User interface change data
•••

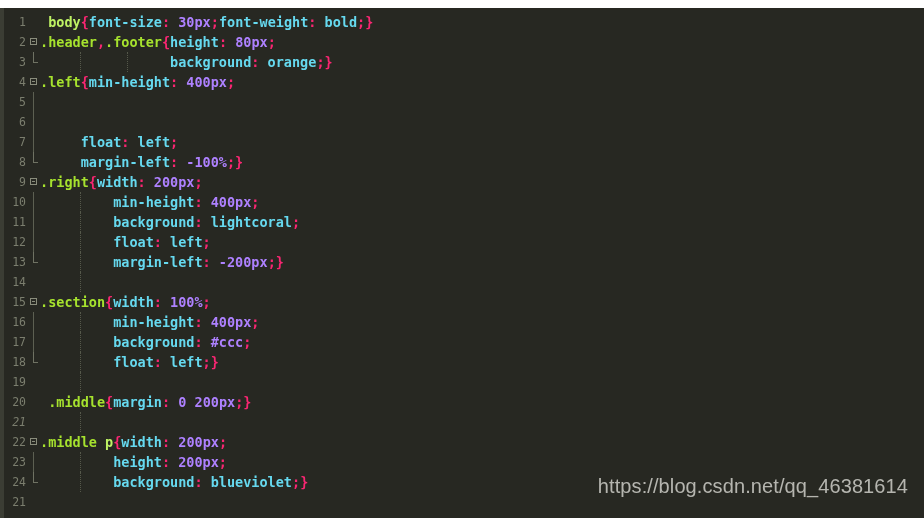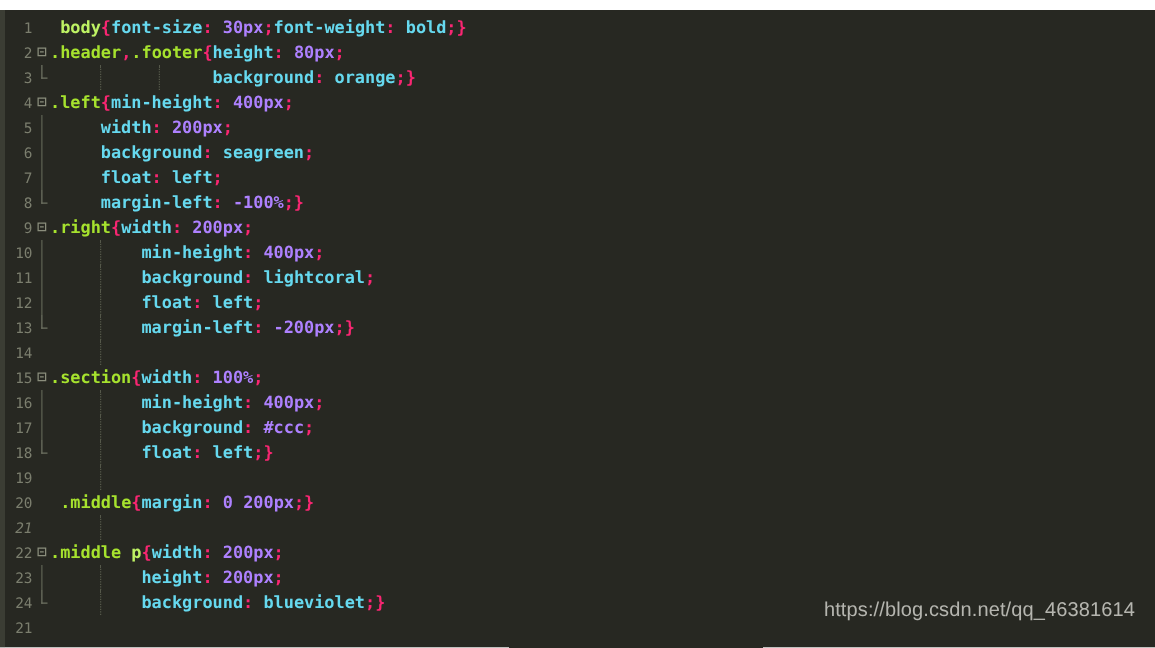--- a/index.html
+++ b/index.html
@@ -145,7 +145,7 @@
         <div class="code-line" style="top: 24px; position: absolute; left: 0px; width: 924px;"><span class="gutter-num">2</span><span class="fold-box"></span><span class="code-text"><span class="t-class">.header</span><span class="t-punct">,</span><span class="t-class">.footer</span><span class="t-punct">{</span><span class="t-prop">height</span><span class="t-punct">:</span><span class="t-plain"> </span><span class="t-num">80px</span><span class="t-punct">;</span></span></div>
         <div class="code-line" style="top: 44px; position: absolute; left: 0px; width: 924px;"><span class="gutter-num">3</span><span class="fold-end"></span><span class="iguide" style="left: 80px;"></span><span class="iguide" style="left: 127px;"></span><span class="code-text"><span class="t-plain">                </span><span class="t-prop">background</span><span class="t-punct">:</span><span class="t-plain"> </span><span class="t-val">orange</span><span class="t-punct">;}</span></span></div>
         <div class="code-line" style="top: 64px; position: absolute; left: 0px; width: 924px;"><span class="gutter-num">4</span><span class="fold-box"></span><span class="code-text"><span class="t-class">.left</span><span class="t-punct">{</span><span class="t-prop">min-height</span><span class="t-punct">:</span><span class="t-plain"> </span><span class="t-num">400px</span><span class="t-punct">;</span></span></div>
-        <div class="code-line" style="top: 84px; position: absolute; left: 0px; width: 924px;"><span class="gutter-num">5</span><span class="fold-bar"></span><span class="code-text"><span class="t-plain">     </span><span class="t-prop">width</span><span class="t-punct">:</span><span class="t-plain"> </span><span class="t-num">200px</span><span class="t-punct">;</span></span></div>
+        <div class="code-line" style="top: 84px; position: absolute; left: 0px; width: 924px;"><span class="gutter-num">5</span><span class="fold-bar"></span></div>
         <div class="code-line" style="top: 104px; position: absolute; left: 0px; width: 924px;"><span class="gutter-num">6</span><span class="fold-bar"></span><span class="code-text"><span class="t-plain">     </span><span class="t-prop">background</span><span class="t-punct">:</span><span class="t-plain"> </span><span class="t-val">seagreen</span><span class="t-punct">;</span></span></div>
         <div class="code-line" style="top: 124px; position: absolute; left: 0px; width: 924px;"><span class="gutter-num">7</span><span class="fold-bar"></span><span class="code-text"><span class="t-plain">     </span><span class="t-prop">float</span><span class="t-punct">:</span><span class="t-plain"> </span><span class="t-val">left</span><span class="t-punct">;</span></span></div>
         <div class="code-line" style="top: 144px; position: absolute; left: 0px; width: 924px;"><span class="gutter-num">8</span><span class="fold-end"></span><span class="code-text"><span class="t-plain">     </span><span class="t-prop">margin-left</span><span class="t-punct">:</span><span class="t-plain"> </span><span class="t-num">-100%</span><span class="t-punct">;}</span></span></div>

•••

## Exercise
An exact copy of every line above, minus the pictures, is the required output.

## Response
--- a/index.html
+++ b/index.html
@@ -145,7 +145,7 @@
         <div class="code-line" style="top: 24px; position: absolute; left: 0px; width: 924px;"><span class="gutter-num">2</span><span class="fold-box"></span><span class="code-text"><span class="t-class">.header</span><span class="t-punct">,</span><span class="t-class">.footer</span><span class="t-punct">{</span><span class="t-prop">height</span><span class="t-punct">:</span><span class="t-plain"> </span><span class="t-num">80px</span><span class="t-punct">;</span></span></div>
         <div class="code-line" style="top: 44px; position: absolute; left: 0px; width: 924px;"><span class="gutter-num">3</span><span class="fold-end"></span><span class="iguide" style="left: 80px;"></span><span class="iguide" style="left: 127px;"></span><span class="code-text"><span class="t-plain">                </span><span class="t-prop">background</span><span class="t-punct">:</span><span class="t-plain"> </span><span class="t-val">orange</span><span class="t-punct">;}</span></span></div>
         <div class="code-line" style="top: 64px; position: absolute; left: 0px; width: 924px;"><span class="gutter-num">4</span><span class="fold-box"></span><span class="code-text"><span class="t-class">.left</span><span class="t-punct">{</span><span class="t-prop">min-height</span><span class="t-punct">:</span><span class="t-plain"> </span><span class="t-num">400px</span><span class="t-punct">;</span></span></div>
-        <div class="code-line" style="top: 84px; position: absolute; left: 0px; width: 924px;"><span class="gutter-num">5</span><span class="fold-bar"></span><span class="code-text"><span class="t-plain">     </span><span class="t-prop">width</span><span class="t-punct">:</span><span class="t-plain"> </span><span class="t-num">200px</span><span class="t-punct">;</span></span></div>
+        <div class="code-line" style="top: 84px; position: absolute; left: 0px; width: 924px;"><span class="gutter-num">5</span><span class="fold-bar"></span></div>
         <div class="code-line" style="top: 104px; position: absolute; left: 0px; width: 924px;"><span class="gutter-num">6</span><span class="fold-bar"></span><span class="code-text"><span class="t-plain">     </span><span class="t-prop">background</span><span class="t-punct">:</span><span class="t-plain"> </span><span class="t-val">seagreen</span><span class="t-punct">;</span></span></div>
         <div class="code-line" style="top: 124px; position: absolute; left: 0px; width: 924px;"><span class="gutter-num">7</span><span class="fold-bar"></span><span class="code-text"><span class="t-plain">     </span><span class="t-prop">float</span><span class="t-punct">:</span><span class="t-plain"> </span><span class="t-val">left</span><span class="t-punct">;</span></span></div>
         <div class="code-line" style="top: 144px; position: absolute; left: 0px; width: 924px;"><span class="gutter-num">8</span><span class="fold-end"></span><span class="code-text"><span class="t-plain">     </span><span class="t-prop">margin-left</span><span class="t-punct">:</span><span class="t-plain"> </span><span class="t-num">-100%</span><span class="t-punct">;}</span></span></div>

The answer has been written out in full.